Go through the records below line by line and report how many lines include "exigence", giving the number only.
** Material shown follows **
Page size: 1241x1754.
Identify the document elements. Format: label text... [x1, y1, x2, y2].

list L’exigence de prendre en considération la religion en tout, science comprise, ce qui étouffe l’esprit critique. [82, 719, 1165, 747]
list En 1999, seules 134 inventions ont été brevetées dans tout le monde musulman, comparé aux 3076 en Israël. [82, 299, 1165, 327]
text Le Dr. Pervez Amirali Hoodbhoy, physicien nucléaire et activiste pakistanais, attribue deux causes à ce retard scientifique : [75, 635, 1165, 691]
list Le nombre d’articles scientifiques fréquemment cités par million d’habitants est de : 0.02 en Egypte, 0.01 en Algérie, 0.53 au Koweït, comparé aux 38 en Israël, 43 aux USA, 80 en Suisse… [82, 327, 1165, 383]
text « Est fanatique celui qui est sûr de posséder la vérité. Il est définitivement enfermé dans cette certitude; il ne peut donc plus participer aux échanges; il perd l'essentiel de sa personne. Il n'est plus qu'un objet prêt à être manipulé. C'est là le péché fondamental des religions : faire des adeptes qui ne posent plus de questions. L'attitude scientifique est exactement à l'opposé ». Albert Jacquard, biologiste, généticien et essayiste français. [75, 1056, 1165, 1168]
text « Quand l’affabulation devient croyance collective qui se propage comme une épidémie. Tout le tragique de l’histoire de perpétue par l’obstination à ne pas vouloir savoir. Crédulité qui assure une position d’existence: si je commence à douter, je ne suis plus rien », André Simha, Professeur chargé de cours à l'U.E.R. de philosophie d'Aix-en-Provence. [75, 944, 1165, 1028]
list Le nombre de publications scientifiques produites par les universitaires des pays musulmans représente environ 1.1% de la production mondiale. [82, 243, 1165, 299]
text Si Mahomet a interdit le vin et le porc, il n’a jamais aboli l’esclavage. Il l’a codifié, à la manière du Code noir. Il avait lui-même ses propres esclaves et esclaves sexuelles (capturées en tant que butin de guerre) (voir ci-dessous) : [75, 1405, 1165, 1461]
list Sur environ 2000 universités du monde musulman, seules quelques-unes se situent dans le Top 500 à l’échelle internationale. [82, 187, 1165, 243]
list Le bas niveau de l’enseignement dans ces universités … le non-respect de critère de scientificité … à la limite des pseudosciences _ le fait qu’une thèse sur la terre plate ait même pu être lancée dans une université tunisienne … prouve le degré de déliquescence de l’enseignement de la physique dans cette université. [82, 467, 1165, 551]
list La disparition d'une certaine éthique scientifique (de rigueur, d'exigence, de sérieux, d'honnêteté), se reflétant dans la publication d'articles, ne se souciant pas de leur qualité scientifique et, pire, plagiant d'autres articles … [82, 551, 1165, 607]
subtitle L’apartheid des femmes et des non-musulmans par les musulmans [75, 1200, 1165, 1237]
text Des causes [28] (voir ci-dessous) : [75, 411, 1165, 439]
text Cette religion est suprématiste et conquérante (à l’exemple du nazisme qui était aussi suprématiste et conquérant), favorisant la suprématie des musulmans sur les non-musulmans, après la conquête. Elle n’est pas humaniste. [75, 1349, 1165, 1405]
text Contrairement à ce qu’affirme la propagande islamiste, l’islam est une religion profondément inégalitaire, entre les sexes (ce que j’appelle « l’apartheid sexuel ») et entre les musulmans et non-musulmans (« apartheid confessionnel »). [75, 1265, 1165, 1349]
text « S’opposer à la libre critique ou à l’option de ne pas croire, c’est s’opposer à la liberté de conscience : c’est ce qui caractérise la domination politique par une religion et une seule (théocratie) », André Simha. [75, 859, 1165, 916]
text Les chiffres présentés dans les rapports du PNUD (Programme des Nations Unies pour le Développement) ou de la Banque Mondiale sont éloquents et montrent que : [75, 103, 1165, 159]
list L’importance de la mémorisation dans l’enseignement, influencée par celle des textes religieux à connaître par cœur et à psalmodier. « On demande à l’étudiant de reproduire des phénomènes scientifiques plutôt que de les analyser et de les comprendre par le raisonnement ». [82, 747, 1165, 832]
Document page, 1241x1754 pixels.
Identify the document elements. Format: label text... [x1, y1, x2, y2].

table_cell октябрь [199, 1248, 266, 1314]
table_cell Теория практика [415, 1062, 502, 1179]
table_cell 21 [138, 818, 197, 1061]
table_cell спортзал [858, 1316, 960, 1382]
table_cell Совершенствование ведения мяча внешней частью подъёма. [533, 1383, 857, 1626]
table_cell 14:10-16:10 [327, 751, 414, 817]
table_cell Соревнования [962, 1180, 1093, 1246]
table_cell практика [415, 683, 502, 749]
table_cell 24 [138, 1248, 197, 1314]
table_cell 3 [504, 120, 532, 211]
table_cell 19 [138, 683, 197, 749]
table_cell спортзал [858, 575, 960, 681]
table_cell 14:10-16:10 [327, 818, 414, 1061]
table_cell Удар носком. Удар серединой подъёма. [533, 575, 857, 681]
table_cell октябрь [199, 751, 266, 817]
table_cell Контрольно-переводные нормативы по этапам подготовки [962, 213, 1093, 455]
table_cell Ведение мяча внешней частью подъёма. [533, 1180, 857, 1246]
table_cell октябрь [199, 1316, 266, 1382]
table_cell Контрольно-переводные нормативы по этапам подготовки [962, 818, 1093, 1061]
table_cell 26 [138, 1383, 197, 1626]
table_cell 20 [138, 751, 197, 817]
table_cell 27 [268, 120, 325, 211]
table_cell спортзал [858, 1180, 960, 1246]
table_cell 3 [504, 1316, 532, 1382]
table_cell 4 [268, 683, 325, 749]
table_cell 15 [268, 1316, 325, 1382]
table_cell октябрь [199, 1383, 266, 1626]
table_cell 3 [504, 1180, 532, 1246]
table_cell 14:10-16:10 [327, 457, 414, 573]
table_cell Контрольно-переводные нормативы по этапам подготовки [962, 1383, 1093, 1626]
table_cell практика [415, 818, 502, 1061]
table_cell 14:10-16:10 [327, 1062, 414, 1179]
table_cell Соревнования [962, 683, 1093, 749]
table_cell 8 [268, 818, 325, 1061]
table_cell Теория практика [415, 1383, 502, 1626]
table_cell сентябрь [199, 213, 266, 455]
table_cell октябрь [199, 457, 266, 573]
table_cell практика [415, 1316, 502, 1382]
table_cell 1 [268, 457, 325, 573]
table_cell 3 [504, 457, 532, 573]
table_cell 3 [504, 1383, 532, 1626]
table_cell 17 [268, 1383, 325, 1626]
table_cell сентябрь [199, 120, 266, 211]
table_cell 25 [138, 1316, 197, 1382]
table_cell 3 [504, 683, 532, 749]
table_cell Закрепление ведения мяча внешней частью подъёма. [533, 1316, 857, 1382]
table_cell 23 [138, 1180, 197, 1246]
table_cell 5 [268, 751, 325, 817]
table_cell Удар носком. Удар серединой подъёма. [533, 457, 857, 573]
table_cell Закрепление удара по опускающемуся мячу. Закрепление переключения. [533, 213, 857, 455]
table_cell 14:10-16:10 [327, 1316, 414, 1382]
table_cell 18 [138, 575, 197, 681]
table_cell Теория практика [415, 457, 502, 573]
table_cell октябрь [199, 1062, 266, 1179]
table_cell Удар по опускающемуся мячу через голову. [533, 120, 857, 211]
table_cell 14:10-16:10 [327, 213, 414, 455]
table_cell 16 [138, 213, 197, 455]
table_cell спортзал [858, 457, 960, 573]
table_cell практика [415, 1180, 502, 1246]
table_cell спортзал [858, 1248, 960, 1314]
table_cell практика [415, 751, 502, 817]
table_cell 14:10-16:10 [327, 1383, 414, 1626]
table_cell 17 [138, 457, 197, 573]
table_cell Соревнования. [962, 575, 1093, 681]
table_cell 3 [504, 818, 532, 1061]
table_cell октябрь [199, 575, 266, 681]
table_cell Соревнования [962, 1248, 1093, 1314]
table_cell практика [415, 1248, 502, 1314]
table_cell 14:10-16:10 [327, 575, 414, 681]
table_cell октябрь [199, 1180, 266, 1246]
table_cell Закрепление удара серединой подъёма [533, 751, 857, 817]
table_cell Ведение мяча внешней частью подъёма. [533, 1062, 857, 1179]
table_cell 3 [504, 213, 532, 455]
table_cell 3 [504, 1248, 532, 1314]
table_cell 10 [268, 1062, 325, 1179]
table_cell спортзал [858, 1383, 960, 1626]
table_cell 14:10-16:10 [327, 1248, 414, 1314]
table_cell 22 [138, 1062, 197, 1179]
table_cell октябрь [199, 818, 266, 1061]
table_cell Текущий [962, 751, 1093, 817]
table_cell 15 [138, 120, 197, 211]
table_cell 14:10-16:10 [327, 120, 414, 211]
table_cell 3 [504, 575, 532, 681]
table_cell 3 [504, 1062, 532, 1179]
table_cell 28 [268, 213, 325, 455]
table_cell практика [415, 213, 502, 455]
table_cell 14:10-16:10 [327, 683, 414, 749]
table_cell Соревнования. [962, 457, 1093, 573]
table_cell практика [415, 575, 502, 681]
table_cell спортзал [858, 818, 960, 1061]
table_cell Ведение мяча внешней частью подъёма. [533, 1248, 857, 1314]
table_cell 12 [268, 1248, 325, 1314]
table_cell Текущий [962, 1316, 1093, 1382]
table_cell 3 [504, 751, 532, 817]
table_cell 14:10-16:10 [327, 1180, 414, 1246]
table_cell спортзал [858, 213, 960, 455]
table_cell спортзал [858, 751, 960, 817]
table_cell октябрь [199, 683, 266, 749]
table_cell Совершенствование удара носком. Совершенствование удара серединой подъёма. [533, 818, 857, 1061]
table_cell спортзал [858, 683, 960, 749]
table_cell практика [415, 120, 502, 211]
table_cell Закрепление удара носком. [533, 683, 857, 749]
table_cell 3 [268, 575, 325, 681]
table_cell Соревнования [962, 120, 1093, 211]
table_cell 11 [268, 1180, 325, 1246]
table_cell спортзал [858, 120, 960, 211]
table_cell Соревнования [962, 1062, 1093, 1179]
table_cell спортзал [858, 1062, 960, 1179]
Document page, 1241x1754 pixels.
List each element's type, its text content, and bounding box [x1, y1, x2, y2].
** End of Material shown **
■ **Completed task**:
2